Emily Asher - Dreams May Take You (2012) Lossless

Artist: Emily Asher
Title Of Album: Dreams May Take You
Year Of Release: 2012
Label: Emily Asher
Genre: New Orleans Jazz, Vocal Jazz
Format: Flac
Quality: Lossless
Total Time: 53:46 Min
Total Size: 301 Mb


01. Ory's Creole Trombone
02. Lullaby For A Little One
03. There'll Be Some Changes Made (Feat. Wycliffe Gordon)
04. Sweet Pea
05. Hey, Look Me Over
06. Emperor Norton's Hunch
07. On The Sunny Side Of The Street
08. Great Big Wall (Feat. Wycliffe Gordon)
09. You Are My Sunshine (Feat. Philip Dizack)
10. Muskrat Ramble
11. Someday You'll Be Sorry
12. Limehouse Blues

Something good. And about time!
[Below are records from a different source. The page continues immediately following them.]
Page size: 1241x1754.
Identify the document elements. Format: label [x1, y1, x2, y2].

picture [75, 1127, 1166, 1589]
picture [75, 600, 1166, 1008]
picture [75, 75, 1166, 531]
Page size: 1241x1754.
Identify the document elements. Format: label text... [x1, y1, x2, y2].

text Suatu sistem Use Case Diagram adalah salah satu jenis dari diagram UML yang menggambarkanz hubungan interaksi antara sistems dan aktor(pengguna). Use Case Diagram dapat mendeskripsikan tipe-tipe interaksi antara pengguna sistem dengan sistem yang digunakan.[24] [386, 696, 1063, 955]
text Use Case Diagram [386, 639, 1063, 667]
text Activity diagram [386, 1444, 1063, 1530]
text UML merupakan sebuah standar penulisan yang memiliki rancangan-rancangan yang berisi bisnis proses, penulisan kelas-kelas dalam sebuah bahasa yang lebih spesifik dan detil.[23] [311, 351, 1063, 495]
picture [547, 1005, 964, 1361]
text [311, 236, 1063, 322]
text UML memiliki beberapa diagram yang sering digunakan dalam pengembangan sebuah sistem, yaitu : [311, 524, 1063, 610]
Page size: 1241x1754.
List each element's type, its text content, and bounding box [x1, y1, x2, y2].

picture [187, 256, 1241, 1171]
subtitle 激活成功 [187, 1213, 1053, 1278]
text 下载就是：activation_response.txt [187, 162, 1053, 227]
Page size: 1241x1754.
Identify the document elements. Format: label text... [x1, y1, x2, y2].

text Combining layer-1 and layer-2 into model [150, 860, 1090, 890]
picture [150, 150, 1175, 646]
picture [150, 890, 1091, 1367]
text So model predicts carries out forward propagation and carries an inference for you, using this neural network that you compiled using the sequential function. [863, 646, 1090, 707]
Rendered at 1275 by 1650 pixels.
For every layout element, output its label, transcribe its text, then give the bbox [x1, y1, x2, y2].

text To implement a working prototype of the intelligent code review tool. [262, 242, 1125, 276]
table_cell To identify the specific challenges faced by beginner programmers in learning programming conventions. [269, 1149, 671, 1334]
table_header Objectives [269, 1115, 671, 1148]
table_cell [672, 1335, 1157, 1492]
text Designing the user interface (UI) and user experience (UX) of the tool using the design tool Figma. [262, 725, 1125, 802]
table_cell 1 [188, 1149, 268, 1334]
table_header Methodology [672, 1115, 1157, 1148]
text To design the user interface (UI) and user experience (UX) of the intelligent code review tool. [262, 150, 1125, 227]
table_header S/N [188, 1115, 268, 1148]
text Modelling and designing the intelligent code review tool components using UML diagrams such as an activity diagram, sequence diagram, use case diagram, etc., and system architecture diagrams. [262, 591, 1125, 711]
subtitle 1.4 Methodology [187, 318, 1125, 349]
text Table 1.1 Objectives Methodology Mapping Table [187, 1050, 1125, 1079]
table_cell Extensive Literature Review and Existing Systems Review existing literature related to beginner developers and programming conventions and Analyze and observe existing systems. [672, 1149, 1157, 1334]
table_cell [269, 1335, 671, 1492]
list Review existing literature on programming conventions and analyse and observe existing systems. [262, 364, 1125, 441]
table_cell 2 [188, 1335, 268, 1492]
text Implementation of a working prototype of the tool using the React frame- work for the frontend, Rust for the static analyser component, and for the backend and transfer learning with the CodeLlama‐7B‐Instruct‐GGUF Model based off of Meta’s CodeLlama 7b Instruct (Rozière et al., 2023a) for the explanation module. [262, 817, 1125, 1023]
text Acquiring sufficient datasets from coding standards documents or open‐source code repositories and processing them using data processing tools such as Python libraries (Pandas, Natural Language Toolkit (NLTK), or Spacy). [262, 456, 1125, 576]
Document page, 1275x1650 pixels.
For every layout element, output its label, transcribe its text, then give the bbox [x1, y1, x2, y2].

It’s trombonist/singer/composer/arranger/bandleader Emily Asher’s debut CD, sweetly titled DREAMS MAY TAKE YOU.
Along with Emily, you will hear Wycliffe Gordon, on sousaphone and trombone; Bria Skonberg, trumpet, vocal; Philip Dizack, trumpet; Dan Levinson, tenor sax, clarinet; William Anderson, alto sax; Nick Russo, guitar, banjo; Gordon Webster, piano; Kelly Friesen, bass; Rob Adkins, bass; Kevin Dorn, drums; Rob Garcia, drums. For those of you familiar with the hot New York scene, those names are a guarantee of fine swinging inventive jazz.
Much of the repertoire would appear to be “good old good ones,” including SUNNY SIDE OF THE STREET and SOMEDAY YOU’LL BE SORRY, but the CD is anything but by-the-numbers. Emily is more than a fine trombonist and a sweetly winning singer: she is an imaginative musician, so the CD doesn’t bog down in the same thing; every track is its own vignette.
It begins with a romping version of ORY’S CREOLE TROMBONE, which Emily delivers with a fine gutty fervor (and her own version of a trombone cadenza). The soloists share Emily’s high-flying enthusiasm, and the rhythm sections couldn’t be better. So the chestnuts have a delightful 2012 Condonite bounce and looseness. The CD’s title comes from an Asher original — by Emily’s father — called LULLABY FOR A LITTLE ONE, on which Miss Asher sings with winsome charm. (And she knows when to leave an audience wanting more: the LULLABY is a delicious cameo, slightly over two minutes.) It’s followed by a New Orleans “second line” version of CHANGES MADE, which would cause the sedentary to start dancing. The original SWEET PEA is part cowboy-ballad, part rocking barcarolle, with touches of Fifties West Coast cool arranging. HEY, LOOK ME OVER is Emily’s childhood party piece — which begins in an easy waltz-time before morphing into sleek swing — that won me over when I saw her do it (with apt choreography) at Radegast. A streamlined EMPEROR NORTON’S HUNCH has shed all its two-beat trappings, and bursts forth gracefully. SUNNY SIDE OF THE STREET features the duet stylings of Asher and Skonberg — neatly warbling the hip variations I associate with John Birks Gillespie — before the ensemble gives way to a piano / trombone duet. Emily’s original GREAT BIG WALL will be the only song you know (I would guess) that mixes Latin rhythms and Middle Eastern tonalities. Successfully, I must add. YOU ARE MY SUNSHINE begins with a slide guitar / trombone duet and then blossoms, lyrically. MUSKRAT RAMBLE begins with the Hot Five introduction and rocks from the first note (not too slow, not too fast, either) — with a splendidly tapping drum solo by Kevin Dorn in the middle. SOMEDAY YOU’LL BE SORRY, taken at a brisk clip, is another trombone-piano outing, very delicate in its earnestness, with a straight-from-the-shoulder vocal by Emily, taking the lyrics with a gentle seriousness that would have pleased its creator. And the disc ends with LIMEHOUSE BLUES, a version that had the energy of the World’s Greatest Jazz Band of fabled memory.
Nothing’s dull or forced on this CD: it’s one of those rare creations where you want to play it over again when it ends.